[Data extracted from a collection]
====
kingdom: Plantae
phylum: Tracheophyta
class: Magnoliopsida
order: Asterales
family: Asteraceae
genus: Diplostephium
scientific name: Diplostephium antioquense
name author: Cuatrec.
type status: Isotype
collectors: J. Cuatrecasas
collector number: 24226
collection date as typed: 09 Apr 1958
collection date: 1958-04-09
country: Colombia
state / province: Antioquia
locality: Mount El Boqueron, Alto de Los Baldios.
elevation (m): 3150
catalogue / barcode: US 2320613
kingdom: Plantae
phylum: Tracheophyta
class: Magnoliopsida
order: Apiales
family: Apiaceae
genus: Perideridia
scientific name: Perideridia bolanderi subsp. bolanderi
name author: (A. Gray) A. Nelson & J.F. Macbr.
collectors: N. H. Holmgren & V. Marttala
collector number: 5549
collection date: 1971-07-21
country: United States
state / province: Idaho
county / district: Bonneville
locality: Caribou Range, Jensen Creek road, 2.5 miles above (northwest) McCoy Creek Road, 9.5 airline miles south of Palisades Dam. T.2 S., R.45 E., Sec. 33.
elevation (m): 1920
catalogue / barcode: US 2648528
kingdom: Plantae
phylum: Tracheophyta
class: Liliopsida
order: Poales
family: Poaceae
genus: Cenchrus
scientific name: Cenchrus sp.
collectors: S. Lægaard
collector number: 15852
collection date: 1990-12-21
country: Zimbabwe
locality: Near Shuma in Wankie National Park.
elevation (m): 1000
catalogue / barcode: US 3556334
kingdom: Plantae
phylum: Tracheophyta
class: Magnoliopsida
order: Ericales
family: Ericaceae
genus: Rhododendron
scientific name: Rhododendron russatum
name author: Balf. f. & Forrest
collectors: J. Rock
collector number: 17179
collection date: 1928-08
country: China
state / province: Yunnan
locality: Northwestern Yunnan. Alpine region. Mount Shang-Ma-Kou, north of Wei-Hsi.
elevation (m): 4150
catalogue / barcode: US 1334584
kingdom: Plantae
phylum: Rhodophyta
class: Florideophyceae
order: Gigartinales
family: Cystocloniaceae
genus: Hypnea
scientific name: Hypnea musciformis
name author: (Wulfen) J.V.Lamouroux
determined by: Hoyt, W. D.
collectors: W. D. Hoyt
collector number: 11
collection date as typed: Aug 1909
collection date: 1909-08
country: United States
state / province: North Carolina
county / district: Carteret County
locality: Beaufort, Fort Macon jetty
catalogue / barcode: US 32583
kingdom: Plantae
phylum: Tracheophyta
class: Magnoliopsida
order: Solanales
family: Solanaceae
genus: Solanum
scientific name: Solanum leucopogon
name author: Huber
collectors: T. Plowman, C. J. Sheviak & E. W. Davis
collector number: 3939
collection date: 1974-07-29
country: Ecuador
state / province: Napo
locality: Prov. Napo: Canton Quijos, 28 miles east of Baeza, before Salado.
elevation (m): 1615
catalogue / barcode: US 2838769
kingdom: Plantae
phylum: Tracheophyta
====
**AIM**.
Lay out the rows as a JSON list of strings, one string per line. Start at the line containing "order: Gigartinales", go through the end of the rows, and leave out blank lines.

**RESPONSE**.
[
  "order: Gigartinales",
  "family: Cystocloniaceae",
  "genus: Hypnea",
  "scientific name: Hypnea musciformis",
  "name author: (Wulfen) J.V.Lamouroux",
  "determined by: Hoyt, W. D.",
  "collectors: W. D. Hoyt",
  "collector number: 11",
  "collection date as typed: Aug 1909",
  "collection date: 1909-08",
  "country: United States",
  "state / province: North Carolina",
  "county / district: Carteret County",
  "locality: Beaufort, Fort Macon jetty",
  "catalogue / barcode: US 32583",
  "kingdom: Plantae",
  "phylum: Tracheophyta",
  "class: Magnoliopsida",
  "order: Solanales",
  "family: Solanaceae",
  "genus: Solanum",
  "scientific name: Solanum leucopogon",
  "name author: Huber",
  "collectors: T. Plowman, C. J. Sheviak & E. W. Davis",
  "collector number: 3939",
  "collection date: 1974-07-29",
  "country: Ecuador",
  "state / province: Napo",
  "locality: Prov. Napo: Canton Quijos, 28 miles east of Baeza, before Salado.",
  "elevation (m): 1615",
  "catalogue / barcode: US 2838769",
  "kingdom: Plantae",
  "phylum: Tracheophyta"
]